DOURIS, Lebanon: Suzanne Karkaba and her father Ali were both civil defense rescuers whose job was to save the injured and recover the dead in Lebanon’s war.
When an Israeli strike killed him on Thursday and it was his turn to be rescued, there wasn’t much left. She had to identify him by his fingers.
Karkaba then rushed back to the bombed civil defense center to search for her fellow first responders under the rubble.
Israel struck the center, the main civil defense facility in the eastern Baalbek area, while nearly 20 rescuers were still inside, said Samir Chakia, a local official with the agency.
At least 14 civil defense workers were killed, he said.
“My dad was sleeping here with them. He helped people and recovered bodies to return them to their families... But now it’s my turn to pick up the pieces of my dad,” Karkaba told AFP with tears in her eyes.
Unlike many first-responder facilities previously targeted during the war, this facility in Douris, on the edge of Baalbek city, was state-run and had no political affiliation.
Israel’s military did not immediately respond to a request for comment.
Friday morning, dozens of rescuers and residents were still rummaging through the wreckage of the center. Two excavators pulled broken slabs of concrete, twisted metal bars and red tiles.
Wearing her civil defense uniform at the scene, Karkaba said she had been working around-the-clock since Israel ramped up its air raids on Lebanon’s east in late September.

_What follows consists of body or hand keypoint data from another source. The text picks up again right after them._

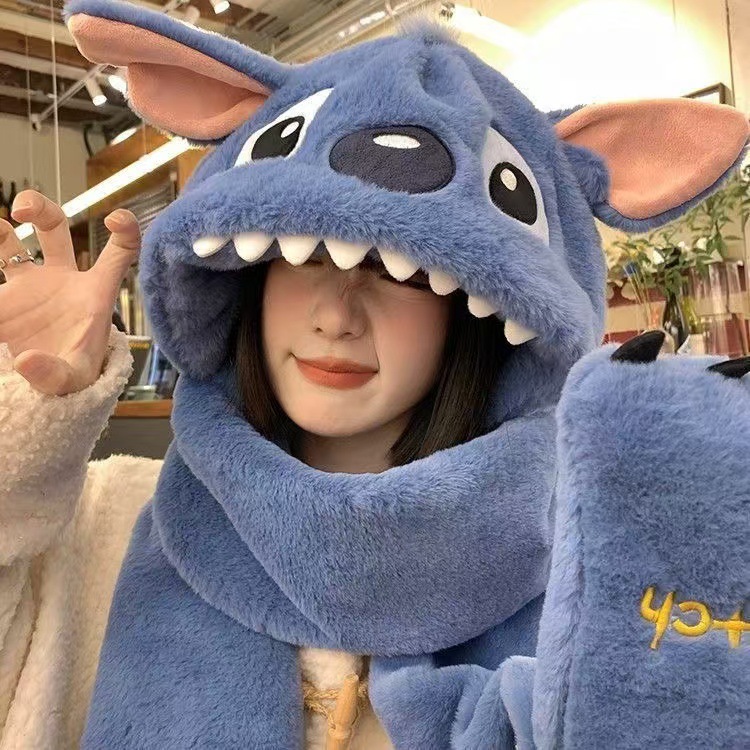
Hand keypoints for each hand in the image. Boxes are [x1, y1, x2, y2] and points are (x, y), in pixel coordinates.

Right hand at [0, 190, 140, 394]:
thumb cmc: (74, 380)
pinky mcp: (5, 299)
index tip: (115, 217)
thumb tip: (26, 361)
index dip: (126, 230)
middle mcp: (63, 281)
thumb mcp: (72, 381)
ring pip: (14, 242)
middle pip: (55, 228)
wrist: (48, 388)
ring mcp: (31, 285)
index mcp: (95, 294)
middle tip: (21, 211)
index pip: (119, 253)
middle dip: (40, 207)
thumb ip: (54, 374)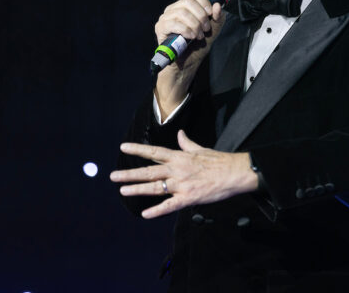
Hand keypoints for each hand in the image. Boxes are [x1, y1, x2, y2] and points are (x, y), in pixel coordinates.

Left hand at [110, 130, 258, 218]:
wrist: (234, 173)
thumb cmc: (218, 160)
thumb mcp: (200, 148)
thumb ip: (186, 143)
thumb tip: (180, 134)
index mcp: (179, 156)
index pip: (154, 151)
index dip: (138, 149)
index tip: (123, 147)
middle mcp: (177, 169)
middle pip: (149, 171)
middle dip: (130, 174)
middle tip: (113, 176)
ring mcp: (181, 184)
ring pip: (155, 187)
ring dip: (138, 189)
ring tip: (123, 191)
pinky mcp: (189, 198)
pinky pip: (170, 205)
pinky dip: (157, 210)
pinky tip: (145, 214)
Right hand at [154, 0, 225, 115]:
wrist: (187, 63)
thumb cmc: (198, 46)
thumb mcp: (213, 31)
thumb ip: (218, 18)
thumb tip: (217, 5)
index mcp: (185, 6)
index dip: (204, 2)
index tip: (210, 14)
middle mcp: (173, 9)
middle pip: (188, 1)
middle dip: (201, 16)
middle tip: (205, 29)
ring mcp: (165, 18)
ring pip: (181, 12)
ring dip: (194, 25)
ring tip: (198, 36)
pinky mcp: (160, 28)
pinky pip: (173, 23)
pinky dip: (185, 30)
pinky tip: (191, 37)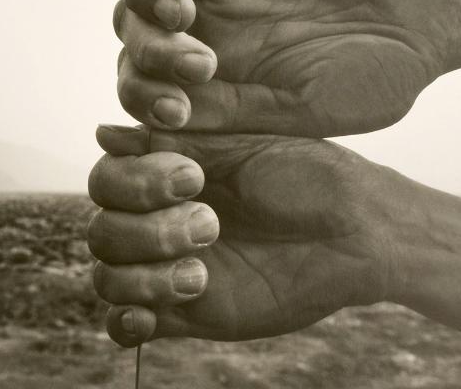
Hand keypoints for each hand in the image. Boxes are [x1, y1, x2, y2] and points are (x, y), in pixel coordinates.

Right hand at [86, 124, 400, 345]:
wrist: (358, 232)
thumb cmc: (308, 176)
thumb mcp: (243, 148)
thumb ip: (176, 142)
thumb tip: (104, 133)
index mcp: (167, 178)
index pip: (106, 182)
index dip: (134, 182)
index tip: (192, 177)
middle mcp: (160, 221)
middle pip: (102, 232)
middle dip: (147, 230)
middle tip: (210, 224)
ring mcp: (169, 269)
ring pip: (109, 278)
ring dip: (143, 276)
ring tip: (200, 273)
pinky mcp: (188, 314)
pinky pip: (127, 326)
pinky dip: (126, 322)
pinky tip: (151, 313)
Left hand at [115, 0, 460, 136]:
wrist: (431, 22)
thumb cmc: (377, 78)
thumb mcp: (306, 110)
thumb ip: (236, 112)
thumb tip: (164, 125)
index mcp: (219, 77)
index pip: (148, 81)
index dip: (143, 94)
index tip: (173, 109)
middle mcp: (213, 28)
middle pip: (138, 28)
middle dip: (145, 46)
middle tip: (193, 60)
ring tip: (177, 9)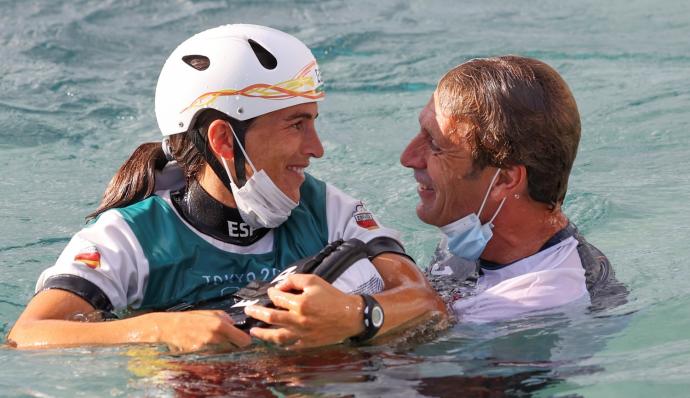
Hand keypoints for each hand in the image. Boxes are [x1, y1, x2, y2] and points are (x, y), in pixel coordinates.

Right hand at [145, 310, 251, 351]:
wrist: (167, 329)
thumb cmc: (188, 319)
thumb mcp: (208, 312)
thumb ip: (225, 318)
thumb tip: (236, 324)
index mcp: (220, 326)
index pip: (243, 340)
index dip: (244, 341)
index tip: (242, 340)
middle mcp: (215, 339)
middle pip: (234, 349)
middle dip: (232, 346)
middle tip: (226, 342)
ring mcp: (207, 350)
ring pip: (223, 355)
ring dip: (221, 351)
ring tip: (211, 344)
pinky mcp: (199, 357)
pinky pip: (211, 359)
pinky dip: (210, 356)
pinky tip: (204, 349)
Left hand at [244, 274, 363, 348]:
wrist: (350, 316)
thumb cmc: (332, 297)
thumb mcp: (314, 281)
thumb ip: (295, 280)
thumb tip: (280, 287)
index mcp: (301, 303)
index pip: (278, 298)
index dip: (272, 293)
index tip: (271, 292)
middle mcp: (299, 320)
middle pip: (271, 318)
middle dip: (257, 313)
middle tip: (248, 310)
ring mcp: (302, 334)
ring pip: (276, 336)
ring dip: (262, 333)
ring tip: (253, 331)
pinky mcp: (306, 343)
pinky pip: (288, 345)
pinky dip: (278, 343)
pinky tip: (273, 340)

“I don’t know who to grieve anymore, the (center’s) chief, my father, or my friends of 10 years,” Karkaba said, her braided hair flowing in the wind.
“I don’t have the heart to leave the center, to leave the smell of my father... I’ve lost a part of my soul.”
Beginning on September 23, Israel escalated its air raids mainly on Hezbollah strongholds in east and south Lebanon, as well as south Beirut after nearly a year of cross-border exchanges of fire.
A week later Israel sent in ground troops to southern Lebanon.
More than 150 rescuers, most of them affiliated with Hezbollah and its allies, have been killed in more than a year of clashes, according to health ministry figures from late October.
Friday morning, rescuers in Douris were still pulling body parts from the rubble, strewn with dozens of paper documents, while Lebanese army troops stood guard near the site.
Civil defense worker Mahmoud Issa was among those searching for friends in the rubble.
“Does it get worse than this kind of strike against rescue teams and medics? We are among the first to... save people. But now, we are targets,” he said.
On Thursday, Lebanon’s health ministry said more than 40 people had been killed in Israeli strikes on the country’s south and east.
The ministry reported two deadly Israeli raids on emergency facilities in less than two hours that day: the one near Baalbek, and another on the south that killed four Hezbollah-affiliated paramedics.
The ministry urged the international community to “put an end to these dangerous violations.”
More than 3,400 people have been killed in Lebanon since the clashes began last year, according to the ministry, the majority of them since late September.